[INPUT FOR THIS TASK Boundary: Start]
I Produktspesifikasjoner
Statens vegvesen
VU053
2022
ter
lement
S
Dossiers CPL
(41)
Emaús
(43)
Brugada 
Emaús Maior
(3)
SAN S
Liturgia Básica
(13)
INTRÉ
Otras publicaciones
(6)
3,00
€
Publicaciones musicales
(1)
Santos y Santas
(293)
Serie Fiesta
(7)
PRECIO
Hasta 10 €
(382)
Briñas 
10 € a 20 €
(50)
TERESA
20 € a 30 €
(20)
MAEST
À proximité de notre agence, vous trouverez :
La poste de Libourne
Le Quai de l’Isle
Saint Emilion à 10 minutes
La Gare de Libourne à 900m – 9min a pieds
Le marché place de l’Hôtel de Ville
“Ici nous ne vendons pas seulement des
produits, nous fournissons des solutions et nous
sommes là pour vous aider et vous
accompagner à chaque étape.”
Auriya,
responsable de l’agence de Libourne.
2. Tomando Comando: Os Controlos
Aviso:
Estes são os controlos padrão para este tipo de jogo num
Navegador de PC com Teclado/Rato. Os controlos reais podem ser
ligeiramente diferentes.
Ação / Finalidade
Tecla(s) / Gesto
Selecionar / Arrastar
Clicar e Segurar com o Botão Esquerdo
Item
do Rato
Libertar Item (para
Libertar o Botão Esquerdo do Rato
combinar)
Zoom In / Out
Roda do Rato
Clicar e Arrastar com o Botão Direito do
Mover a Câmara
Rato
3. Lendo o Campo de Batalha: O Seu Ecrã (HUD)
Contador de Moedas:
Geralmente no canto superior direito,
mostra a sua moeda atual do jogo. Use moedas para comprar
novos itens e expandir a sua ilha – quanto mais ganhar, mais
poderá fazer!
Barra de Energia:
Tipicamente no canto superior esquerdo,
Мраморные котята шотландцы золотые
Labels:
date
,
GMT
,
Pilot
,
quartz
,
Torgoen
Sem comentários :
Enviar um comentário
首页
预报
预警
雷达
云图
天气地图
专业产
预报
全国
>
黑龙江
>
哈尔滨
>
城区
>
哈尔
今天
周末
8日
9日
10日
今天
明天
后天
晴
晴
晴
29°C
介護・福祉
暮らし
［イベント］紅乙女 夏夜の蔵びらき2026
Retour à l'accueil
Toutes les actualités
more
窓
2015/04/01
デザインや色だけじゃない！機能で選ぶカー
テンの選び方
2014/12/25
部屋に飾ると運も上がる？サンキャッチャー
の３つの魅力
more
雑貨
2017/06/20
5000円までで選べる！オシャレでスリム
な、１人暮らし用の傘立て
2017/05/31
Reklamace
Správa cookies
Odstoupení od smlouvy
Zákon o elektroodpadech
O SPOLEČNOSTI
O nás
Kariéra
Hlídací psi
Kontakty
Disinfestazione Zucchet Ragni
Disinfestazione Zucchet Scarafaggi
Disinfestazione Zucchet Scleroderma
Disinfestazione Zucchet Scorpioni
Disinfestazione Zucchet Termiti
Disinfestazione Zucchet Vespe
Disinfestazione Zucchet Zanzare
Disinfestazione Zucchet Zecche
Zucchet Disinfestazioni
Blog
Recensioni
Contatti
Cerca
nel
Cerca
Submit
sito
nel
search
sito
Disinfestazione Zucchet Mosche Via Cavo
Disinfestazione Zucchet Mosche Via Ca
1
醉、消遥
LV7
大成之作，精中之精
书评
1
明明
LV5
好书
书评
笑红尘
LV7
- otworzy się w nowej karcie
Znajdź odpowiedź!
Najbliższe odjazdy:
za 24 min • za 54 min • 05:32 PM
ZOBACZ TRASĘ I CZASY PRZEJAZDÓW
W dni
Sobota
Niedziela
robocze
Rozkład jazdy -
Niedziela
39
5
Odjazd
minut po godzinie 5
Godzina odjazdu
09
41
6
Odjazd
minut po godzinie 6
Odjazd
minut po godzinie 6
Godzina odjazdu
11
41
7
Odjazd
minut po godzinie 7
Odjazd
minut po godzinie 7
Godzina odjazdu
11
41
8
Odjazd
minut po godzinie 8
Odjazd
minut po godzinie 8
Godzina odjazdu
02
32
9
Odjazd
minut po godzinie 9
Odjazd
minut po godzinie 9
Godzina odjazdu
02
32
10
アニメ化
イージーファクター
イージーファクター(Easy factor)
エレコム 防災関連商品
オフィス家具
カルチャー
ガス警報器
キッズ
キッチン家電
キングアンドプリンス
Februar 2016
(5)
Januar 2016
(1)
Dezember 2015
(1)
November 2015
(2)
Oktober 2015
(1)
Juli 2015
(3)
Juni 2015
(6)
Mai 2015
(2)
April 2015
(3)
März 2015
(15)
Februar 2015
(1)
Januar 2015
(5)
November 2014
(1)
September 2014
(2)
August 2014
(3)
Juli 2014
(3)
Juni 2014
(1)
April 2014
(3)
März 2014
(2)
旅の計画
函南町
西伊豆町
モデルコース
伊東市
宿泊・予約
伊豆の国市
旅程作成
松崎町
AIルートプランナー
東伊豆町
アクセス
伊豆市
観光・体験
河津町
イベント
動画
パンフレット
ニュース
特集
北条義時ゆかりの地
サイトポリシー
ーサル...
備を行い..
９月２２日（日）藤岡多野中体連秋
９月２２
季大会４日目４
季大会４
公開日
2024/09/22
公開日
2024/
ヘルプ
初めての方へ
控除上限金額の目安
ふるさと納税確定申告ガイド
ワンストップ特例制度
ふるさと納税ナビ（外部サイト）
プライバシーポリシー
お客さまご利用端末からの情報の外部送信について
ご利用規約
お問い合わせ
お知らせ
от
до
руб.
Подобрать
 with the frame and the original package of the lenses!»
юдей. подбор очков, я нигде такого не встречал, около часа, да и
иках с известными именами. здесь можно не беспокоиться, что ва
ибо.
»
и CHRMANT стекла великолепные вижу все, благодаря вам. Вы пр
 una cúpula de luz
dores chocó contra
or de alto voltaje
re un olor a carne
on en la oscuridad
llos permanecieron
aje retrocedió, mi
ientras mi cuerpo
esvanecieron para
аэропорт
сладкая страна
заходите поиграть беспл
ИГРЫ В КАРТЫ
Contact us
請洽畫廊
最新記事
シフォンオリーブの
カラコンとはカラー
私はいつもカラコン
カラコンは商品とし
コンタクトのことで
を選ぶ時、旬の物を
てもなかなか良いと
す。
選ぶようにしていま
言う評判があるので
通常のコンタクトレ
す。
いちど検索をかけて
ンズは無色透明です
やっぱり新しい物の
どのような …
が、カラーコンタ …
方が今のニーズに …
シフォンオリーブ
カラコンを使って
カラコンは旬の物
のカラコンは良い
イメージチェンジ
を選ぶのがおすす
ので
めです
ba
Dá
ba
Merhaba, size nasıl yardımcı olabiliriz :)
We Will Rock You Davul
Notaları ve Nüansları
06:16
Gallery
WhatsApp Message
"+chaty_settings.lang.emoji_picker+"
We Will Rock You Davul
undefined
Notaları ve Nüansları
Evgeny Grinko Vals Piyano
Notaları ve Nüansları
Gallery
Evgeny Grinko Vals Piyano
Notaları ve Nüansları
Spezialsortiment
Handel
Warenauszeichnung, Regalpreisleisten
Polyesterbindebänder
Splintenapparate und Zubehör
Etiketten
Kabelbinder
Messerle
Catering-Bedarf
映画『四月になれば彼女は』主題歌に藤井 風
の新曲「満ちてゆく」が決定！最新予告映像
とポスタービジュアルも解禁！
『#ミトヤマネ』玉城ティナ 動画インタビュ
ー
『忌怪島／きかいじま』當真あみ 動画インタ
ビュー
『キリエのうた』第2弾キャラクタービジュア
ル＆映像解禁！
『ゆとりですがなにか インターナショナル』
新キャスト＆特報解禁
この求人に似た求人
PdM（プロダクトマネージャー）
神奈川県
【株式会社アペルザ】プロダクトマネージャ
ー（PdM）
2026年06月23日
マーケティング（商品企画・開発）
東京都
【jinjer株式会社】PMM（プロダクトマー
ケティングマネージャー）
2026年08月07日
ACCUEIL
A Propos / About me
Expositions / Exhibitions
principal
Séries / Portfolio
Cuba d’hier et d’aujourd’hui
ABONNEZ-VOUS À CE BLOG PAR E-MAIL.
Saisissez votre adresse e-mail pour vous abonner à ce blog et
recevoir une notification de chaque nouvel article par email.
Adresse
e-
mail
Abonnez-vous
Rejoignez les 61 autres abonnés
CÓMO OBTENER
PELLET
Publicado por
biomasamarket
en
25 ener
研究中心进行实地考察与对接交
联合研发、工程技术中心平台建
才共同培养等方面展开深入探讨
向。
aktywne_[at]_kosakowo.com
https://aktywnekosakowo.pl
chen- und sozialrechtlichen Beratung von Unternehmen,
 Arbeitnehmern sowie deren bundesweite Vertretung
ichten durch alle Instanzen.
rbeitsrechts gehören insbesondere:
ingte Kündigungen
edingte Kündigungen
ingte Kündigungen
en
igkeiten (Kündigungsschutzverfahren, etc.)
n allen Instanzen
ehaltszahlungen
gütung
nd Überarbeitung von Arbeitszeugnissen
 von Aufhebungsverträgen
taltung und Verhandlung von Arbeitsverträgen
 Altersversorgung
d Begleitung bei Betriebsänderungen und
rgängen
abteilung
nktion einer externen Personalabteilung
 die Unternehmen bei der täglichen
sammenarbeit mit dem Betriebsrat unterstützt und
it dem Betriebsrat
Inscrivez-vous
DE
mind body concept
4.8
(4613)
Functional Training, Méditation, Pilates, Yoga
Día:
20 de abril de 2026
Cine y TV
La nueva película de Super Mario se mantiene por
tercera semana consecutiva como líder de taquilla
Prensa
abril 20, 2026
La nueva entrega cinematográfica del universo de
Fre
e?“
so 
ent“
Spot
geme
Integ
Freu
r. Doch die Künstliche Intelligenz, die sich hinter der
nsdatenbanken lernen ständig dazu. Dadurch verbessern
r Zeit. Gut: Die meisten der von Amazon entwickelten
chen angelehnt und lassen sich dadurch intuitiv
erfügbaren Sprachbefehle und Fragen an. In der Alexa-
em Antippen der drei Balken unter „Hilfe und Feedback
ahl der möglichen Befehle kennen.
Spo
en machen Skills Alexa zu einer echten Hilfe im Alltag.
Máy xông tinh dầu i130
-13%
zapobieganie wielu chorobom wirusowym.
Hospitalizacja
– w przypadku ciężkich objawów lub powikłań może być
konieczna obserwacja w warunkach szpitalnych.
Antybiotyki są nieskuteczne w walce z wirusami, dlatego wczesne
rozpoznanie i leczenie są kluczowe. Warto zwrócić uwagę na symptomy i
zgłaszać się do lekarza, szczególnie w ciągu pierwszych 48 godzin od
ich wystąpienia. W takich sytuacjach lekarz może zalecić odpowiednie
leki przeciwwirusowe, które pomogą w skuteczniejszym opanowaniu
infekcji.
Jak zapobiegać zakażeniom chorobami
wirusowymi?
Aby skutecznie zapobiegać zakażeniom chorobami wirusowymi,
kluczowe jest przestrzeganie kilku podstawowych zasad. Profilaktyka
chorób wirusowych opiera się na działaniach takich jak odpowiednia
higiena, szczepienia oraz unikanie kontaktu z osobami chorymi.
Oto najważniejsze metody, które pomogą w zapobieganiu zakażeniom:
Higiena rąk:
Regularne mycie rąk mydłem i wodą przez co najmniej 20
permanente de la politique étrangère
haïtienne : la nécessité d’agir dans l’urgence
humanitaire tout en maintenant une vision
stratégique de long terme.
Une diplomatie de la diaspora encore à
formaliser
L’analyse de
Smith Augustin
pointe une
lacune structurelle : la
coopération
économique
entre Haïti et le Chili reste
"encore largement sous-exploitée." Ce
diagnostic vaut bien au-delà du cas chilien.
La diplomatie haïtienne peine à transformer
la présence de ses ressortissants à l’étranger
[INPUT FOR THIS TASK Boundary: End]
• _PROBLEM STATEMENT_
Nothing but the lines from the one holding "zgłaszać się do" through the last line of the data may be output, and each must match exactly.

• _SOLUTION_
zgłaszać się do lekarza, szczególnie w ciągu pierwszych 48 godzin od
ich wystąpienia. W takich sytuacjach lekarz może zalecić odpowiednie
leki przeciwwirusowe, które pomogą w skuteczniejszym opanowaniu
infekcji.
Jak zapobiegać zakażeniom chorobami
wirusowymi?
Aby skutecznie zapobiegać zakażeniom chorobami wirusowymi,
kluczowe jest przestrzeganie kilku podstawowych zasad. Profilaktyka
chorób wirusowych opiera się na działaniach takich jak odpowiednia
higiena, szczepienia oraz unikanie kontaktu z osobami chorymi.
Oto najważniejsze metody, które pomogą w zapobieganiu zakażeniom:
Higiena rąk:
Regularne mycie rąk mydłem i wodą przez co najmniej 20
permanente de la politique étrangère
haïtienne : la nécessité d’agir dans l’urgence
humanitaire tout en maintenant une vision
stratégique de long terme.
Une diplomatie de la diaspora encore à
formaliser
L’analyse de
Smith Augustin
pointe une
lacune structurelle : la
coopération
économique
entre Haïti et le Chili reste
"encore largement sous-exploitée." Ce
diagnostic vaut bien au-delà du cas chilien.
La diplomatie haïtienne peine à transformer
la présence de ses ressortissants à l’étranger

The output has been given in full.